O pagamento da dívida tributária, assim como as dificuldades financeiras da arguida na altura em que ocorreu a conduta omissiva de entrega das quantias devidas, podem ter relevância na avaliação da culpa, mas em nada interferem no preenchimento dos elementos típicos do crime, nem conduzem à exclusão da ilicitude ou da culpa.

Concluindo:
A responsabilidade tributária não se confunde com a responsabilidade criminal pela conduta omissiva de entrega de prestações tributárias;
A administração tributária (através dos seus inspectores tributários) intervém no inquérito crime como órgão de polícia criminal, dependente do Ministério Público (arts.48 e 55, do CPP);
A concretização da notificação prevista na al.b, do nº4, do art.105, do RGIT só está dependente do andamento do inquérito crime e não de factores exteriores a ele, nomeadamente, eventuais planos de pagamento da dívida tributária propostos pelo devedor e aceites pela AT;
A admitir-se que a aceitação pela AT de um plano de pagamento da dívida tributária, impedia a concretização daquela notificação para o devedor pagar em 30 dias a prestação tributária em dívida acrescida dos juros respectivos e do valor da coima aplicável, estaria a conferir-se à AT poderes de oportunidade quanto ao exercício do procedimento criminal, inadmissível face ao princípio da legalidade da acção penal;
*     *     *
IVº DECISÃO:
Pelo exposto, os juízes do Tribunal da Relação de Lisboa, após conferência, negando provimento ao recurso dos arguidos, JEe EPA, Lda., acordam em confirmar a sentença recorrida.
Condena-se cada um dos recorrentes em 3Ucs de taxa de justiça.

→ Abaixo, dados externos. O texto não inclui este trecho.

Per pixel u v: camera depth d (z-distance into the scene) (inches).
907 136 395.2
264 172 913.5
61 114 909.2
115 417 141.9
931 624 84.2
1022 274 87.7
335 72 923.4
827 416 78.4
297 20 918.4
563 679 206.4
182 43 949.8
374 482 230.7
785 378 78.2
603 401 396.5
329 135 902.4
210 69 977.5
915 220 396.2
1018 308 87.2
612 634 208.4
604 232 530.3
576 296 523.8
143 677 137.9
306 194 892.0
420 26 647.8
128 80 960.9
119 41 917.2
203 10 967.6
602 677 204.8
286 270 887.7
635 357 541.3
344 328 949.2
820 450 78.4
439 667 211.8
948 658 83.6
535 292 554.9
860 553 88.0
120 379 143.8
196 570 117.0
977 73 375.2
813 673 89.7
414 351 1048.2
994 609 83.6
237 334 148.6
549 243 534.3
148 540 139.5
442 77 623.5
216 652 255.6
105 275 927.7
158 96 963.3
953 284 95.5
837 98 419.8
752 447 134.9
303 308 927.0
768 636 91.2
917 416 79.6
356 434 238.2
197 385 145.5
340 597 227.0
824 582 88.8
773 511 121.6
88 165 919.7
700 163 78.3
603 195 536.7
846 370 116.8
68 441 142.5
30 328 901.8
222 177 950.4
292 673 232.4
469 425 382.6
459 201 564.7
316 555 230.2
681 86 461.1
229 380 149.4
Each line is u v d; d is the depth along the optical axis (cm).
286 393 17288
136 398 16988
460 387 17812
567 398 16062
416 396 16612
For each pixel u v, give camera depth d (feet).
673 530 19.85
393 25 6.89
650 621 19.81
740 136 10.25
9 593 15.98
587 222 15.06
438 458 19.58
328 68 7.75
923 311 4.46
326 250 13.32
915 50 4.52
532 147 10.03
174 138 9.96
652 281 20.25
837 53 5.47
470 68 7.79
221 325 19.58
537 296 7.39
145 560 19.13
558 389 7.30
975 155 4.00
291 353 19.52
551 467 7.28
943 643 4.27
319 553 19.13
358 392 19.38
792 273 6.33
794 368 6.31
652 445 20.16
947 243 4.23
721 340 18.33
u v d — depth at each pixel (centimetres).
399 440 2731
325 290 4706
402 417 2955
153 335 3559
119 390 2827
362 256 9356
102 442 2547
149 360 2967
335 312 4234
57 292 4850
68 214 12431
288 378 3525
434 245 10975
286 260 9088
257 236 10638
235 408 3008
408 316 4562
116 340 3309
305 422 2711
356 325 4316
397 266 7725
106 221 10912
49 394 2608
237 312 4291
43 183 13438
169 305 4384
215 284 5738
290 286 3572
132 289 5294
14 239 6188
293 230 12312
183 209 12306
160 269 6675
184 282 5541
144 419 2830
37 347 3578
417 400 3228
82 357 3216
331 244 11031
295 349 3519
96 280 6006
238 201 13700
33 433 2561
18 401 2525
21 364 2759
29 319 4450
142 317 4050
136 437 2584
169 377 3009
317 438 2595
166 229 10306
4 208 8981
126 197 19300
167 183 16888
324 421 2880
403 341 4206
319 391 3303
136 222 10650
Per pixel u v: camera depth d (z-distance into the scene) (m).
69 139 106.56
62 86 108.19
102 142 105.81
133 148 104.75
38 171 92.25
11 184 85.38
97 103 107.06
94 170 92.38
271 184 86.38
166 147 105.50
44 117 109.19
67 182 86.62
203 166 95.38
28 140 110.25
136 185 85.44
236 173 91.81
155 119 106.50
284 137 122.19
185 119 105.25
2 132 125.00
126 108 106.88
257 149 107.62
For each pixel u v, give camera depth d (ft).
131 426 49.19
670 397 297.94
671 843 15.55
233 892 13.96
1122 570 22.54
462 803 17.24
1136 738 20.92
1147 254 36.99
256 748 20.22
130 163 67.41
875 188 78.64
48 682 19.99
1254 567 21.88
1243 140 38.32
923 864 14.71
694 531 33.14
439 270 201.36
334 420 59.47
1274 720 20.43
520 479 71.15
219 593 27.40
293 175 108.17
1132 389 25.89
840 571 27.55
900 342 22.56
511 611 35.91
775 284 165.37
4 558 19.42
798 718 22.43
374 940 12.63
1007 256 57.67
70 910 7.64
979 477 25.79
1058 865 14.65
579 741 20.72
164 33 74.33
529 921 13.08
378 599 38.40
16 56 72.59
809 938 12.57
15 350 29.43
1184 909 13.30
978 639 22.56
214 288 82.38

Lisboa, 11 de Dezembro de 2018

(Relator: Vieira Lamim)

(Adjunto: Ricardo Cardoso)

[1] Vd. Germano Marques da Silva, Curso de Processo Penal, vol. III, págs.339, 367; Ac. do STJ de 4/12/2003, Proc. 3188/03, in “Verbojuridico.com/Jurisprudência/STJ”; Ac. do STJ de 19/12/1990 proferido no Proc. nº 41 327, apud MAIA GONÇALVES in “Código de Processo Penal Anotado e Comentado”, 11ª ed., 1999, p. 743.
[2] Ac. do STJ de 15/4/1998 (in BMJ nº 476, p. 82).
[3] Ac. do STJ de 10/3/1999 proferido no Proc. nº 162/99 (apud MAIA GONÇALVES in “Código de Processo Penal Anotado e Comentado”, 11ª ed., 1999, pp. 744-745).
[4] Ac. do STJ de 11/10/1995 (in BMJ nº 450, p. 110).
[5] Para facilitar pagamento do imposto devido pelo trabalhador, inventou-se o conceito de retenção da fonte, isto é, quem paga os valores (a entidade empregadora) é obrigada a “reter” uma parte do rendimento e entregá-la às finanças em nome do funcionário ou prestador do serviço. Desta forma, o imposto é “retirado” ao valor do rendimento a que o beneficiário tem direito e entregue por parte da entidade pagadora desse rendimento diretamente às finanças.